What AISES provides, then, is something basic that is perhaps what aspiring Native scientists need most: positive role models they can identify with in the STEM fields.
The FLC chapter, for which Paciaroni is faculty advisor, has been active since 1989, and twice has been recognized as an outstanding chapter by the national leadership. AISES also recently cited FLC as a "Top 200 Colleges for Indigenous Students" for 2018-19.
“AISES is basically designed to ease some of the difficulties that Native Americans have in the sciences. It’s a place where they see that they can contribute,” says Paciaroni.
AISES offers its members scholarships, internships, professional development, career-planning resources, and leadership training. Collegiate chapters also provide academic, cultural, and social support, career guidance, and leadership opportunities.

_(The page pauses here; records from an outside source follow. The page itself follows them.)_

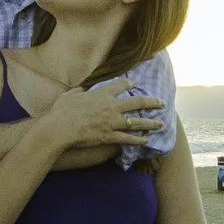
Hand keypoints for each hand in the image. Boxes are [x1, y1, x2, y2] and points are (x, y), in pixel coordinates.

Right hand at [46, 83, 165, 154]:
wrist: (61, 128)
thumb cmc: (61, 111)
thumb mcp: (69, 96)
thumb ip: (78, 91)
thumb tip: (82, 89)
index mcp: (101, 94)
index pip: (121, 85)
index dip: (129, 83)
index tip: (135, 83)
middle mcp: (111, 106)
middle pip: (137, 102)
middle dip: (152, 102)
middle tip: (162, 103)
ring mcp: (112, 122)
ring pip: (137, 122)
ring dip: (150, 123)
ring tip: (160, 124)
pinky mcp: (110, 136)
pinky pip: (128, 138)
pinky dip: (138, 140)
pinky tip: (146, 141)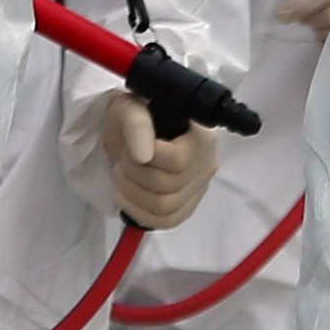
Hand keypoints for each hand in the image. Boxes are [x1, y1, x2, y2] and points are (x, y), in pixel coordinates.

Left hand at [97, 88, 220, 231]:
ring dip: (132, 193)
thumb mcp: (129, 108)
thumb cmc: (134, 113)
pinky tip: (128, 196)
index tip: (129, 147)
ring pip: (165, 207)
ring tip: (124, 176)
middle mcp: (206, 163)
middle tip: (122, 160)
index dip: (143, 159)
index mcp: (201, 136)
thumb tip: (143, 156)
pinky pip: (167, 222)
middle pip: (169, 187)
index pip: (178, 161)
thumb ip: (137, 126)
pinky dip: (140, 213)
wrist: (133, 132)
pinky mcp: (187, 206)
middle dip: (132, 175)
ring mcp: (198, 187)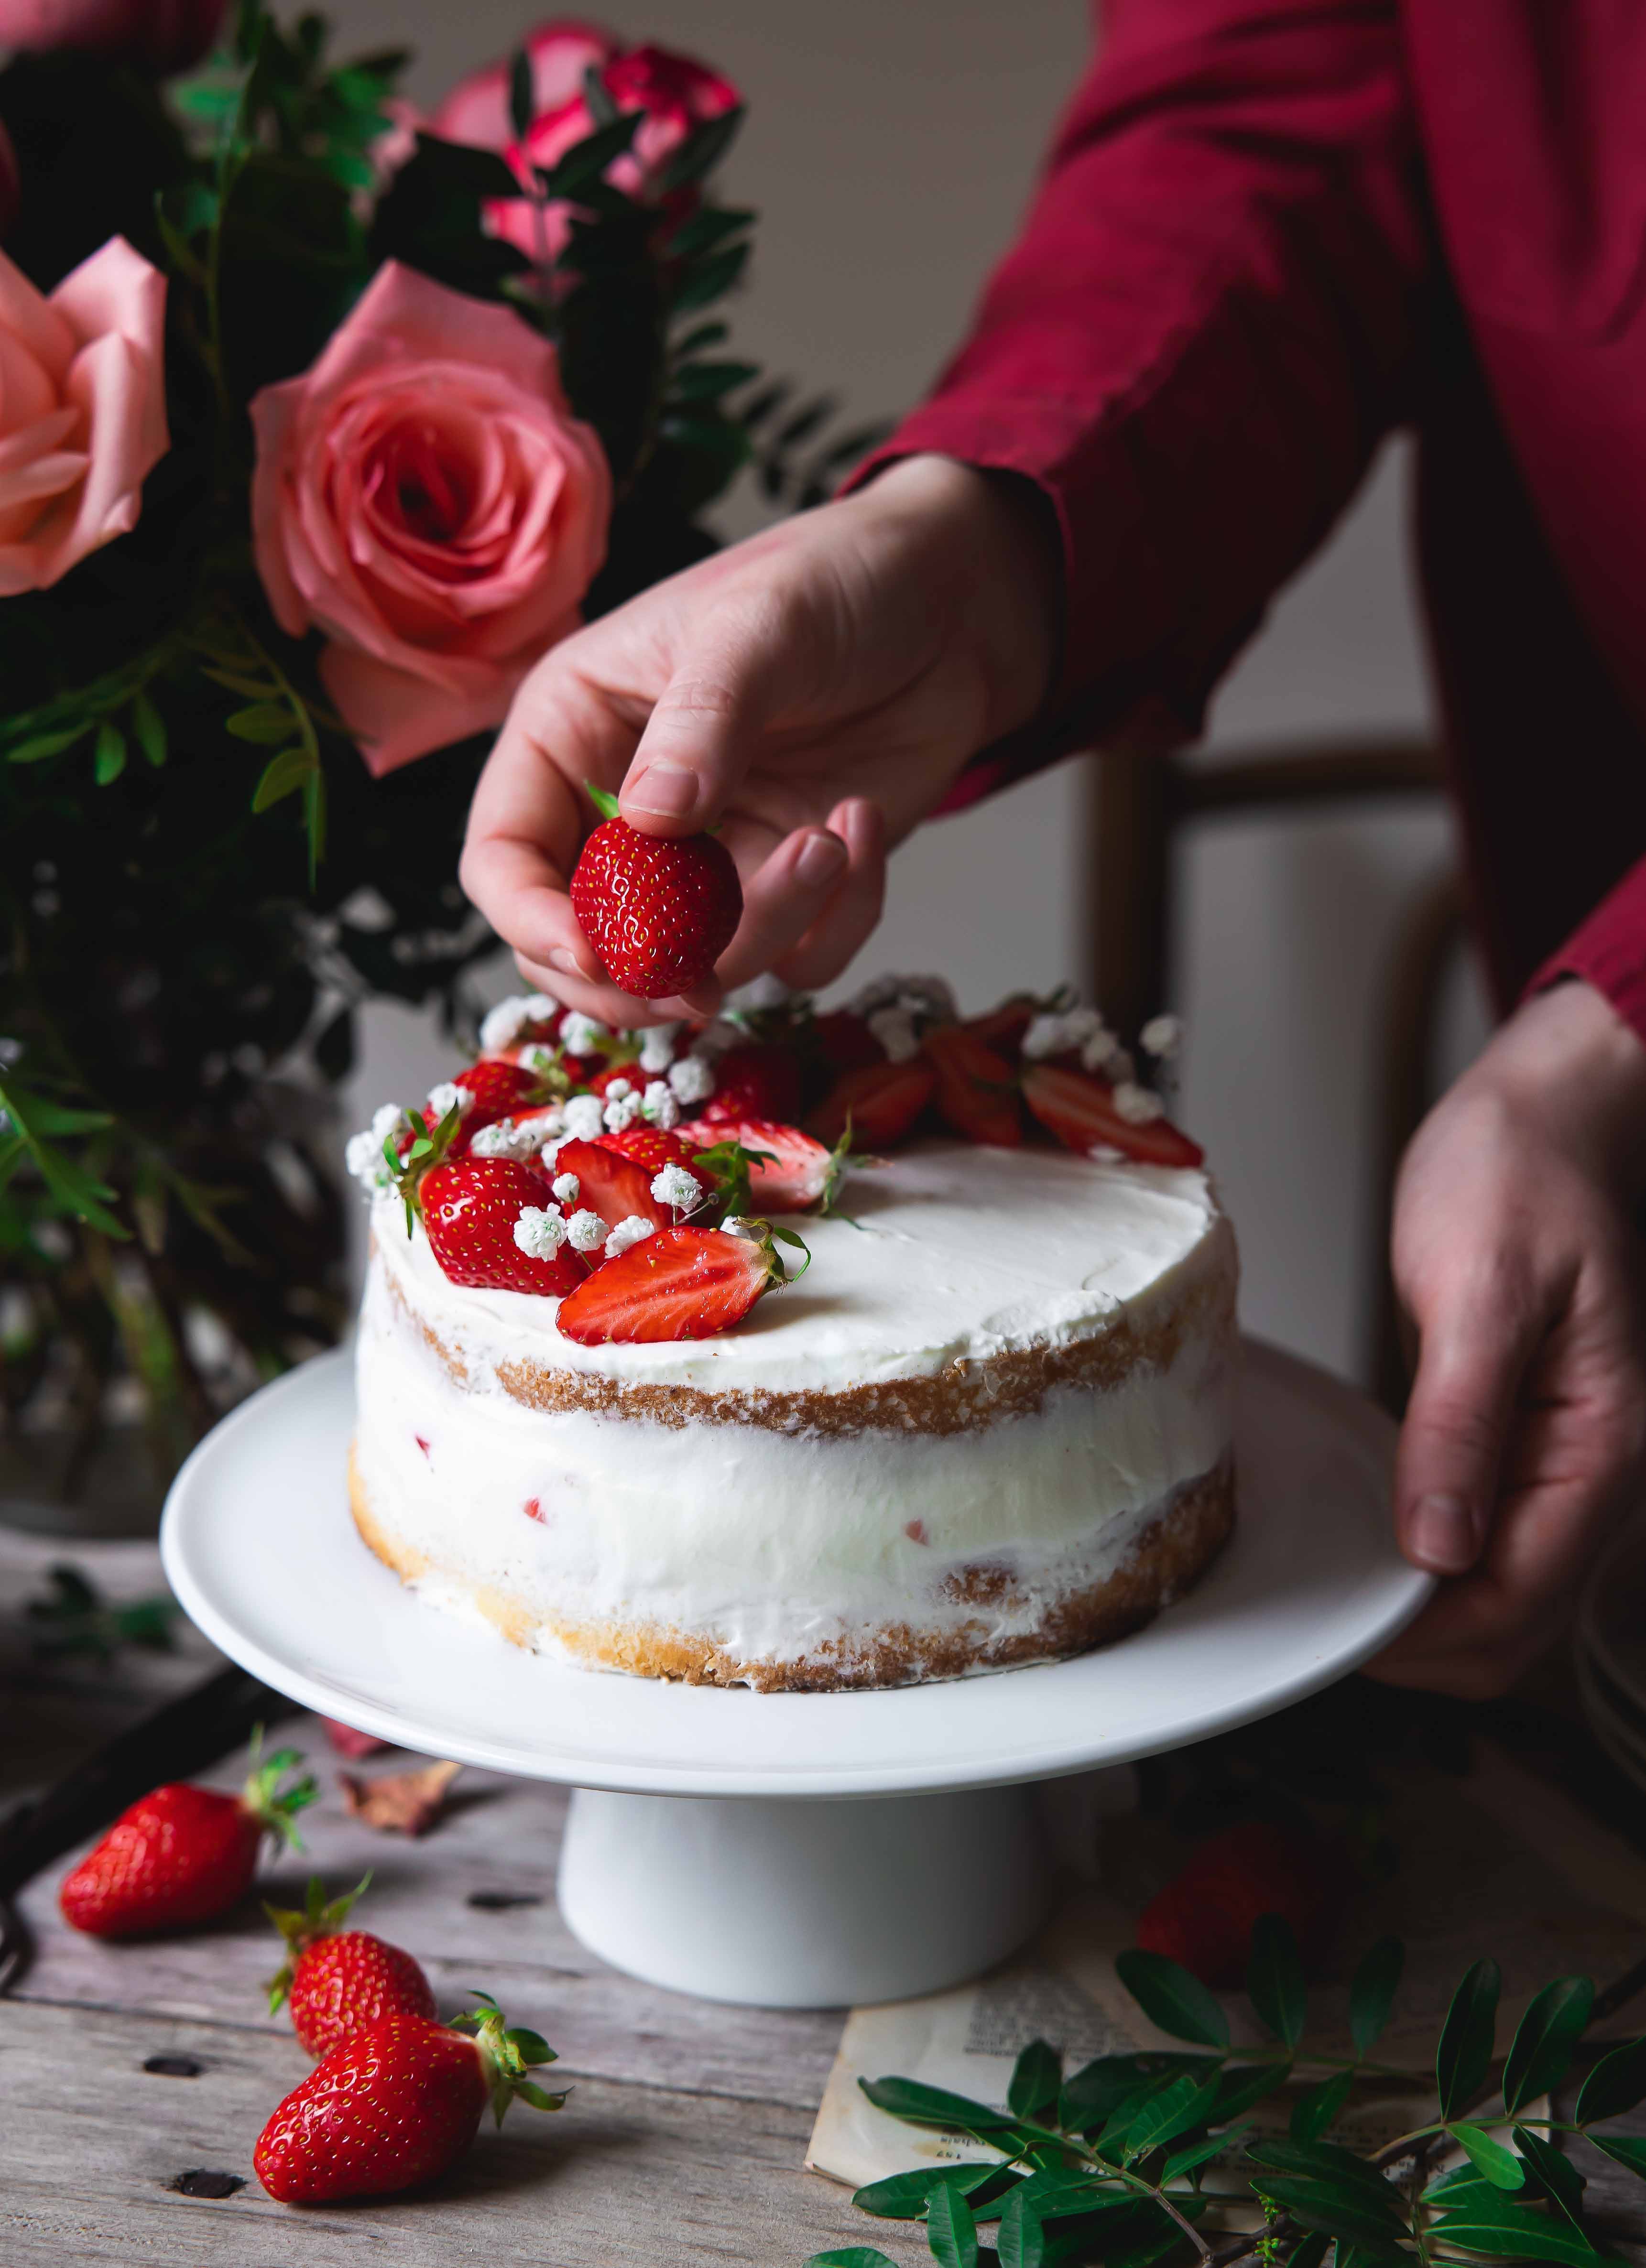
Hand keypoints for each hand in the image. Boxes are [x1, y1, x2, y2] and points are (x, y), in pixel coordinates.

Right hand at [460, 453, 1059, 1023]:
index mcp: (571, 732)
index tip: (595, 955)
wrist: (949, 607)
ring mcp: (707, 859)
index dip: (533, 921)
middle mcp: (625, 809)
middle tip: (702, 986)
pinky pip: (794, 960)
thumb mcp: (757, 625)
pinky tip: (863, 825)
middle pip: (583, 946)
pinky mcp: (785, 886)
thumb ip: (702, 721)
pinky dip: (837, 919)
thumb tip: (652, 819)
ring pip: (701, 965)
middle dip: (640, 978)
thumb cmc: (832, 583)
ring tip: (832, 838)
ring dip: (771, 926)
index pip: (506, 857)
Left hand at [1369, 979, 1645, 1697]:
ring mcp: (1565, 1459)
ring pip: (1505, 1590)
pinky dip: (1434, 1560)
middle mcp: (1599, 1469)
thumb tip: (1439, 1543)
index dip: (1430, 1636)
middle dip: (1427, 1642)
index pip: (1520, 1598)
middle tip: (1324, 1622)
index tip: (1343, 1632)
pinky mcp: (1526, 1438)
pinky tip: (1373, 1542)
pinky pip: (1489, 1535)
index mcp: (1606, 1445)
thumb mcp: (1481, 1286)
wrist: (1543, 1116)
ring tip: (1337, 1592)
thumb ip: (1462, 1419)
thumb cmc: (1520, 1175)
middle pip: (1518, 1619)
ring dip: (1429, 1611)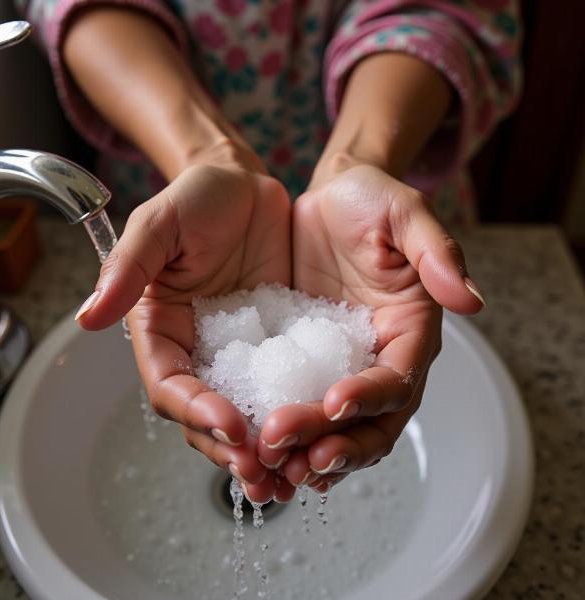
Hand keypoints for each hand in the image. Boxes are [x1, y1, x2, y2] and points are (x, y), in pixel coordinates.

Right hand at [78, 157, 292, 502]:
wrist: (245, 187)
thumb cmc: (197, 198)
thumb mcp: (159, 224)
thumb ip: (128, 267)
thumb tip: (89, 316)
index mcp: (163, 330)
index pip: (171, 385)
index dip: (196, 411)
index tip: (230, 425)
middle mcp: (199, 350)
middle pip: (206, 415)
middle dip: (231, 447)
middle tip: (263, 473)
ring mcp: (239, 352)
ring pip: (247, 412)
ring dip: (265, 448)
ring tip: (292, 475)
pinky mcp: (275, 344)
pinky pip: (284, 387)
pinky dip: (296, 414)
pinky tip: (319, 434)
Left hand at [257, 161, 483, 492]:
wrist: (329, 201)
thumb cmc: (371, 201)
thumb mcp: (405, 214)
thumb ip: (437, 252)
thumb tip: (473, 300)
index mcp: (409, 330)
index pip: (398, 378)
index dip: (371, 396)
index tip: (336, 402)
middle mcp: (380, 358)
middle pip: (370, 421)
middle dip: (338, 444)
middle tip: (298, 456)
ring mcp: (342, 366)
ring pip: (337, 428)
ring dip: (310, 452)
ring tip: (275, 465)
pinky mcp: (307, 362)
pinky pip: (299, 406)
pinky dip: (287, 434)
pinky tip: (260, 449)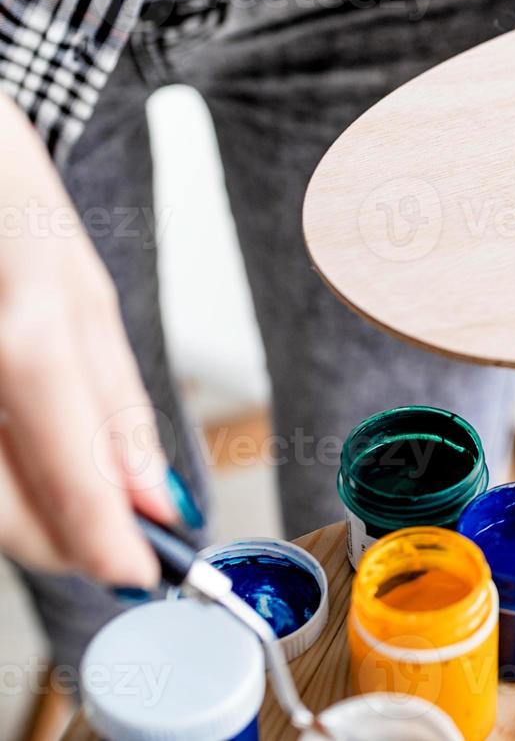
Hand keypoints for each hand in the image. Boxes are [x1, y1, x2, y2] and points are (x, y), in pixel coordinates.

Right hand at [0, 95, 175, 585]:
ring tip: (78, 507)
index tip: (142, 569)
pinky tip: (23, 466)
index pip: (66, 462)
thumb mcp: (78, 284)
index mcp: (23, 317)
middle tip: (115, 549)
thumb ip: (112, 399)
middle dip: (62, 541)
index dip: (102, 532)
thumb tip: (153, 493)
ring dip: (25, 518)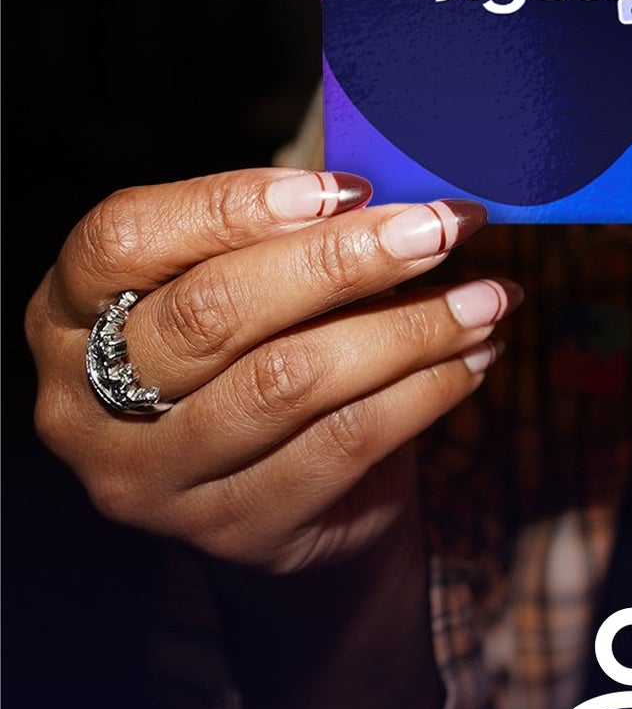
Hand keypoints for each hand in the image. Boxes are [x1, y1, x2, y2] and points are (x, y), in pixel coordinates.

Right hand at [27, 169, 517, 574]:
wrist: (295, 496)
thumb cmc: (269, 346)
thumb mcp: (253, 279)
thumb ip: (293, 226)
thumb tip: (404, 178)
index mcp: (69, 312)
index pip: (122, 237)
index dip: (233, 204)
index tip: (347, 187)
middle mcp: (83, 401)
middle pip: (213, 312)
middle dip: (345, 261)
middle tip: (444, 227)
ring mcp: (151, 478)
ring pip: (290, 381)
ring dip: (410, 328)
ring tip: (486, 295)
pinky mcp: (232, 530)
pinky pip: (343, 444)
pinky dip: (425, 390)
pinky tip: (474, 355)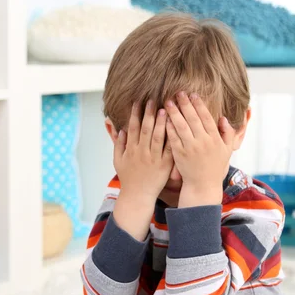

"AISES was the first club that I joined, and I have been actively involved for three years," says junior Mathematics major Rayna Henry. "As a freshman, all I knew was that I wanted to have a degree in math but didn't know exactly what I wanted to do with the degree once I got it. By joining AISES, I learned that I could basically do anything."
AISES also hosts conferences that bring together high school and college students, educators, professionals, representatives of tribal governments and businesses, universities, corporations, and government agencies. This fall, nine students from the FLC AISES chapter attended the national conference in Oklahoma City.
“The AISES national conference is a fantastic opportunity for Native students to meet other Native undergraduate and graduate researchers and professionals, and to look at all the cool research they're doing," says Paciaroni. "It's also an opportunity for students to present their own research. Plus they get to meet with the employers and talk about grad school. They come back from the national conference supercharged.”
Henry, who is now the FLC chapter's vice president, agrees with the value of bringing together Native American talent at the AISES gathering. "I went to last year's national conference in Denver. I'd never been to a conference before, so it was overwhelming," she says. "All these different companies were looking for students in STEM fields. I went to multiple booths and learned what the companies did and who they were looking for."
What AISES provides, then, is something basic that is perhaps what aspiring Native scientists need most: positive role models they can identify with in the STEM fields. Paciaroni recounts a story that highlights the value of those experiences.
”I was on the phone recently with someone from a graduate program geared towards Native Americans at the University of Arizona," she says. "She was saying that nothing captures her students’ attention more than having another Native American who's well respected in their field, and who comes back and gives a presentation. Because they’re just like other Native students -- all eyes are on them, right?”